Real success depends almost invariably on one’s ability to create value, whether as an employee, business owner, artist, humanitarian, etc.

And in order to create value, it’s critical to have the necessary skills. Execution. Managing people. The ability to sell. Investment management. Etc.

Many of these vital skills simply aren’t taught in a university environment.

I’ve long felt that the best way to learn critical skills is the traditional way: mentorship.

In the past, young people would become apprentices to established merchants, craftsmen, and professionals, and they would learn the trade on the job directly from people who had mastered it.

This system worked for thousands of years until our society apparently ‘evolved’.

So instead of what worked so well in the past, today we expect an 18-year old kid to know exactly what s/he wants to do for the next fifty years, and then make a life-altering financial decision to take on debilitating, non-dischargable debt in exchange for a piece of paper doesn’t actually confer any tangible skills.

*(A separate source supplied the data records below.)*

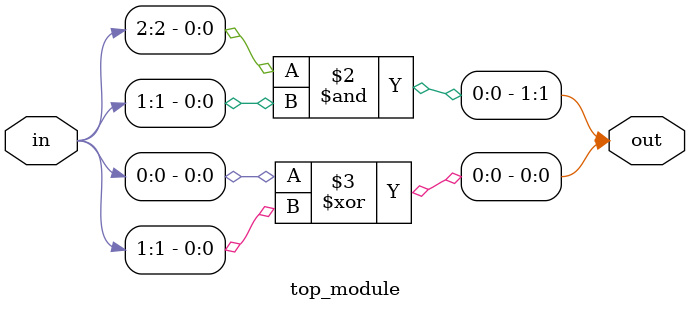
<source format=sv>
module top_module (
    input [2:0] in,
    output reg [1:0] out
);

    always @* begin
        out[1] = in[2] & in[1];    // Bitwise AND of input bits 2 and 1
        out[0] = in[0] ^ in[1];    // Bitwise XOR of input bits 0 and 1
    end

endmodule

</source>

This seems like a raw deal. So, I offered a bit of advice to my little sister:

1) Explore.

Get out of your comfort zone and travel. For a few thousand dollars you can generate an exceptionally high return on investment—you’ll learn so much about the world and its opportunities.

Only when you can truly see what’s out there with your own eyes will you be educated enough to make a decision about which direction to take your life.

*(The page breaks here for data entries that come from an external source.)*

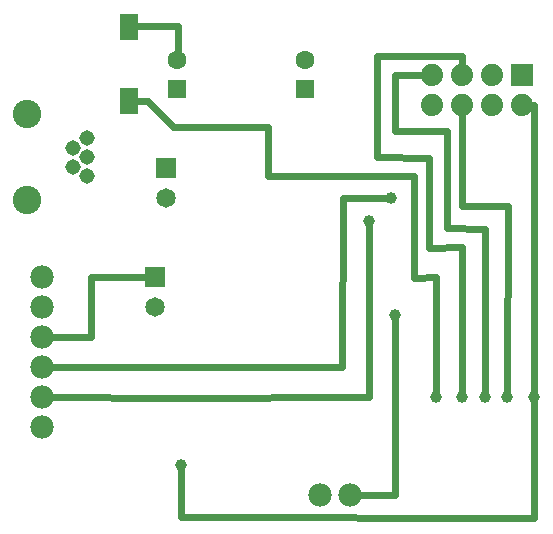
<source format=gbl>
G04 MADE WITH FRITZING*
G04 WWW.FRITZING.ORG*
G04 DOUBLE SIDED*
G04 HOLES PLATED*
G04 CONTOUR ON CENTER OF CONTOUR VECTOR*
%ASAXBY*%
%FSLAX23Y23*%
%MOIN*%
%OFA0B0*%
%SFA1.0B1.0*%
%ADD10C,0.074000*%
%ADD11C,0.039370*%
%ADD12C,0.062992*%
%ADD13C,0.051496*%
%ADD14C,0.094803*%
%ADD15C,0.078000*%
%ADD16C,0.065000*%
%ADD17R,0.074000X0.074000*%
%ADD18R,0.062992X0.062992*%
%ADD19R,0.062992X0.090551*%
%ADD20C,0.024000*%
%ADD21R,0.001000X0.001000*%
%LNCOPPER0*%
G90*
G70*
G54D10*
X1701Y1415D03*
X1601Y1415D03*
X1501Y1415D03*
X1401Y1415D03*
X1701Y1515D03*
X1601Y1515D03*
X1501Y1515D03*
X1401Y1515D03*
G54D11*
X1739Y440D03*
X1501Y440D03*
X1651Y440D03*
X1577Y439D03*
G54D12*
X551Y1466D03*
X551Y1565D03*
X976Y1466D03*
X976Y1565D03*
G54D11*
X1264Y1102D03*
X1189Y1027D03*
G54D13*
X251Y1303D03*
X251Y1240D03*
X251Y1177D03*
X204Y1271D03*
X204Y1208D03*
G54D14*
X51Y1096D03*
X51Y1384D03*
G54D11*
X1276Y715D03*
X564Y215D03*
G54D15*
X1126Y115D03*
X1026Y115D03*
X101Y840D03*
X101Y740D03*
X101Y640D03*
X101Y540D03*
X101Y440D03*
X101Y340D03*
G54D11*
X1414Y440D03*
G54D16*
X514Y1102D03*
X514Y1202D03*
X476Y740D03*
X476Y840D03*
G54D17*
X1701Y1515D03*
G54D18*
X551Y1466D03*
X976Y1466D03*
G54D19*
X389Y1427D03*
X389Y1675D03*
G54D20*
X1739Y1415D02*
X1740Y452D01*
D02*
X1733Y1415D02*
X1739Y1415D01*
D02*
X1740Y452D02*
X1741Y459D01*
D02*
X1215Y1239D02*
X1215Y1577D01*
D02*
X1215Y1577D02*
X1501Y1577D01*
D02*
X1501Y939D02*
X1390Y938D01*
D02*
X1390Y938D02*
X1390Y1238D01*
D02*
X1390Y1238D02*
X1215Y1239D01*
D02*
X1501Y459D02*
X1501Y939D01*
D02*
X1501Y1577D02*
X1501Y1546D01*
D02*
X1451Y1327D02*
X1277Y1328D01*
D02*
X1277Y1328D02*
X1277Y1515D01*
D02*
X1451Y1002D02*
X1451Y1327D01*
D02*
X1577Y1001D02*
X1451Y1002D01*
D02*
X1277Y1515D02*
X1370Y1515D01*
D02*
X1577Y458D02*
X1577Y1001D01*
D02*
X1501Y1077D02*
X1501Y1384D01*
D02*
X1653Y1077D02*
X1501Y1077D01*
D02*
X1651Y459D02*
X1653Y1077D01*
D02*
X564Y40D02*
X564Y196D01*
D02*
X1740Y38D02*
X564Y40D01*
D02*
X1739Y421D02*
X1740Y38D01*
D02*
X526Y438D02*
X1190Y441D01*
D02*
X1190Y441D02*
X1189Y1008D01*
D02*
X132Y440D02*
X526Y438D01*
D02*
X1101Y541D02*
X327Y541D01*
D02*
X1102Y1103D02*
X1101Y541D01*
D02*
X327Y541D02*
X131Y540D01*
D02*
X1245Y1102D02*
X1102Y1103D01*
D02*
X263Y639D02*
X131Y640D01*
D02*
X1276Y115D02*
X1276Y696D01*
D02*
X1157Y115D02*
X1276Y115D01*
D02*
X553Y1678D02*
X552Y1592D01*
D02*
X415Y1676D02*
X553Y1678D01*
D02*
X853Y1341D02*
X538Y1341D01*
D02*
X853Y1178D02*
X853Y1341D01*
D02*
X538Y1341D02*
X453Y1426D01*
D02*
X453Y1426D02*
X415Y1427D01*
D02*
X1340Y1177D02*
X853Y1178D01*
D02*
X1340Y838D02*
X1340Y1177D01*
D02*
X1414Y841D02*
X1340Y838D01*
D02*
X1414Y459D02*
X1414Y841D01*
D02*
X264Y841D02*
X263Y639D01*
D02*
X451Y840D02*
X264Y841D01*
G54D21*
X481Y1235D02*
X545Y1235D01*
X481Y1234D02*
X545Y1234D01*
X481Y1233D02*
X545Y1233D01*
X481Y1232D02*
X545Y1232D01*
X481Y1231D02*
X545Y1231D01*
X481Y1230D02*
X545Y1230D01*
X481Y1229D02*
X545Y1229D01*
X481Y1228D02*
X545Y1228D01*
X481Y1227D02*
X545Y1227D01*
X481Y1226D02*
X545Y1226D01*
X481Y1225D02*
X545Y1225D01*
X481Y1224D02*
X545Y1224D01*
X481Y1223D02*
X545Y1223D01*
X481Y1222D02*
X545Y1222D01*
X481Y1221D02*
X545Y1221D01*
X481Y1220D02*
X545Y1220D01*
X481Y1219D02*
X545Y1219D01*
X481Y1218D02*
X545Y1218D01*
X481Y1217D02*
X512Y1217D01*
X514Y1217D02*
X545Y1217D01*
X481Y1216D02*
X508Y1216D01*
X519Y1216D02*
X545Y1216D01*
X481Y1215D02*
X506Y1215D01*
X521Y1215D02*
X545Y1215D01*
X481Y1214D02*
X504Y1214D01*
X522Y1214D02*
X545Y1214D01*
X481Y1213D02*
X503Y1213D01*
X523Y1213D02*
X545Y1213D01*
X481Y1212D02*
X502Y1212D01*
X524Y1212D02*
X545Y1212D01*
X481Y1211D02*
X501Y1211D01*
X525Y1211D02*
X545Y1211D01*
X481Y1210D02*
X501Y1210D01*
X526Y1210D02*
X545Y1210D01*
X481Y1209D02*
X500Y1209D01*
X526Y1209D02*
X545Y1209D01*
X481Y1208D02*
X500Y1208D01*
X527Y1208D02*
X545Y1208D01*
X481Y1207D02*
X500Y1207D01*
X527Y1207D02*
X545Y1207D01*
X481Y1206D02*
X499Y1206D01*
X527Y1206D02*
X545Y1206D01*
X481Y1205D02*
X499Y1205D01*
X527Y1205D02*
X545Y1205D01*
X481Y1204D02*
X499Y1204D01*
X528Y1204D02*
X545Y1204D01*
X481Y1203D02*
X499Y1203D01*
X528Y1203D02*
X545Y1203D01*
X481Y1202D02*
X499Y1202D01*
X527Y1202D02*
X545Y1202D01*
X481Y1201D02*
X499Y1201D01*
X527Y1201D02*
X545Y1201D01*
X481Y1200D02*
X499Y1200D01*
X527Y1200D02*
X545Y1200D01*
X481Y1199D02*
X500Y1199D01*
X527Y1199D02*
X545Y1199D01*
X481Y1198D02*
X500Y1198D01*
X526Y1198D02*
X545Y1198D01*
X481Y1197D02*
X501Y1197D01*
X526Y1197D02*
X545Y1197D01*
X481Y1196D02*
X501Y1196D01*
X525Y1196D02*
X545Y1196D01*
X481Y1195D02*
X502Y1195D01*
X525Y1195D02*
X545Y1195D01*
X481Y1194D02*
X503Y1194D01*
X524Y1194D02*
X545Y1194D01*
X481Y1193D02*
X504Y1193D01*
X523Y1193D02*
X545Y1193D01*
X481Y1192D02*
X505Y1192D01*
X522Y1192D02*
X545Y1192D01*
X481Y1191D02*
X507Y1191D01*
X520Y1191D02*
X545Y1191D01*
X481Y1190D02*
X509Y1190D01*
X517Y1190D02*
X545Y1190D01*
X481Y1189D02*
X545Y1189D01*
X481Y1188D02*
X545Y1188D01*
X481Y1187D02*
X545Y1187D01*
X481Y1186D02*
X545Y1186D01*
X481Y1185D02*
X545Y1185D01*
X481Y1184D02*
X545Y1184D01*
X481Y1183D02*
X545Y1183D01*
X481Y1182D02*
X545Y1182D01*
X481Y1181D02*
X545Y1181D01*
X481Y1180D02*
X545Y1180D01*
X481Y1179D02*
X545Y1179D01*
X481Y1178D02*
X545Y1178D01*
X481Y1177D02*
X545Y1177D01*
X481Y1176D02*
X545Y1176D01*
X481Y1175D02*
X545Y1175D01*
X481Y1174D02*
X545Y1174D01*
X481Y1173D02*
X545Y1173D01*
X481Y1172D02*
X545Y1172D01*
X481Y1171D02*
X545Y1171D01*
X444Y873D02*
X508Y873D01*
X444Y872D02*
X508Y872D01*
X444Y871D02*
X508Y871D01*
X444Y870D02*
X508Y870D01*
X444Y869D02*
X508Y869D01*
X444Y868D02*
X508Y868D01*
X444Y867D02*
X508Y867D01*
X444Y866D02*
X508Y866D01*
X444Y865D02*
X508Y865D01*
X444Y864D02*
X508Y864D01*
X444Y863D02*
X508Y863D01*
X444Y862D02*
X508Y862D01*
X444Y861D02*
X508Y861D01*
X444Y860D02*
X508Y860D01*
X444Y859D02*
X508Y859D01*
X444Y858D02*
X508Y858D01*
X444Y857D02*
X508Y857D01*
X444Y856D02*
X508Y856D01*
X444Y855D02*
X508Y855D01*
X444Y854D02*
X471Y854D01*
X480Y854D02*
X508Y854D01*
X444Y853D02*
X469Y853D01*
X483Y853D02*
X508Y853D01*
X444Y852D02*
X467Y852D01*
X484Y852D02*
X508Y852D01*
X444Y851D02*
X466Y851D01*
X486Y851D02*
X508Y851D01*
X444Y850D02*
X465Y850D01*
X487Y850D02*
X508Y850D01*
X444Y849D02*
X464Y849D01*
X487Y849D02*
X508Y849D01*
X444Y848D02*
X463Y848D01*
X488Y848D02*
X508Y848D01*
X444Y847D02*
X463Y847D01*
X489Y847D02*
X508Y847D01*
X444Y846D02*
X463Y846D01*
X489Y846D02*
X508Y846D01*
X444Y845D02*
X462Y845D01*
X489Y845D02*
X508Y845D01*
X444Y844D02*
X462Y844D01*
X490Y844D02*
X508Y844D01*
X444Y843D02*
X462Y843D01*
X490Y843D02*
X508Y843D01*
X444Y842D02*
X462Y842D01*
X490Y842D02*
X508Y842D01*
X444Y841D02*
X461Y841D01*
X490Y841D02*
X508Y841D01*
X444Y840D02*
X462Y840D01*
X490Y840D02*
X508Y840D01*
X444Y839D02*
X462Y839D01*
X490Y839D02*
X508Y839D01*
X444Y838D02*
X462Y838D01*
X490Y838D02*
X508Y838D01*
X444Y837D02*
X462Y837D01*
X489Y837D02*
X508Y837D01*
X444Y836D02*
X462Y836D01*
X489Y836D02*
X508Y836D01*
X444Y835D02*
X463Y835D01*
X489Y835D02*
X508Y835D01*
X444Y834D02*
X463Y834D01*
X488Y834D02*
X508Y834D01*
X444Y833D02*
X464Y833D01*
X487Y833D02*
X508Y833D01*
X444Y832D02*
X465Y832D01*
X487Y832D02*
X508Y832D01*
X444Y831D02*
X466Y831D01*
X486Y831D02*
X508Y831D01*
X444Y830D02*
X467Y830D01*
X484Y830D02*
X508Y830D01*
X444Y829D02*
X468Y829D01*
X483Y829D02*
X508Y829D01*
X444Y828D02*
X471Y828D01*
X481Y828D02*
X508Y828D01*
X444Y827D02*
X508Y827D01*
X444Y826D02*
X508Y826D01*
X444Y825D02*
X508Y825D01*
X444Y824D02*
X508Y824D01*
X444Y823D02*
X508Y823D01*
X444Y822D02*
X508Y822D01*
X444Y821D02*
X508Y821D01*
X444Y820D02*
X508Y820D01*
X444Y819D02*
X508Y819D01*
X444Y818D02*
X508Y818D01*
X444Y817D02*
X508Y817D01*
X444Y816D02*
X508Y816D01*
X444Y815D02*
X508Y815D01*
X444Y814D02*
X508Y814D01*
X444Y813D02*
X508Y813D01*
X444Y812D02*
X508Y812D01*
X444Y811D02*
X508Y811D01*
X444Y810D02*
X508Y810D01*
X444Y809D02*
X508Y809D01*
D02*
G04 End of Copper0*
M02*
</source>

More importantly, travel and exploration will help develop two of the most important attributes that are critical to success: persistence, and the ability to cope with uncertain outcomes.

2) Seek mentorship.

Find someone who inspires you and who you aspire to be. Then, make yourself indispensable to that person and do whatever it takes to learn.

Sleep on the floor. Offer to carry their suitcase. Work for free. Whatever it takes to spend some time around them and learn.

Be willing to pay the price with your time and energy. But the return on investment will be enormous.

Increase your chances of success by finding other people who are one to two degrees away personally or professionally from your target.

For example, maybe you aspire to be like Warren Buffett.

But if you can’t land Uncle Warren as a mentor, research other successful value investors who are in Buffett’s concentric circles.

This would be people like Prem Watsa, Howard Marks, Jean-Marie Eveillard, etc.

3) Look abroad.

Part of being a Sovereign Man is expanding your thinking beyond borders and making the whole world your oyster.

So if you absolutely, positively feel the need for a university environment, then look overseas for lower cost options.

For example, you can attend one of the best universities in Europe (where Albert Einstein went to school in Switzerland) for less than $600 per semester.

There are dozens of fantastic options overseas.

You’ll receive a fantastic education, great international experience, develop critical language skills, AND save a LOT of money.

Even if you’re terrified of having a degree from a foreign university, then at least try it for a year or two.

Then, if you really feel compelled to have a piece of paper from your home country, you can always transfer your credits and complete your degree back home.

4) Time is your most valuable asset.

You’re only young once. This is the only time in your life where you don’t have any obligations– no mouths to feed, no mortgage to pay, no employees to look after.

You’re free.

Don’t waste your time and freedom indulging in endless leisure activities or posting pictures of your latest dessert on Instagram.

This is the time to truly learn… to put your heart and soul into building the knowledge, skills, and character that can set you up for the rest of your life.

Make it count.

 

Advice for young people: Make it count.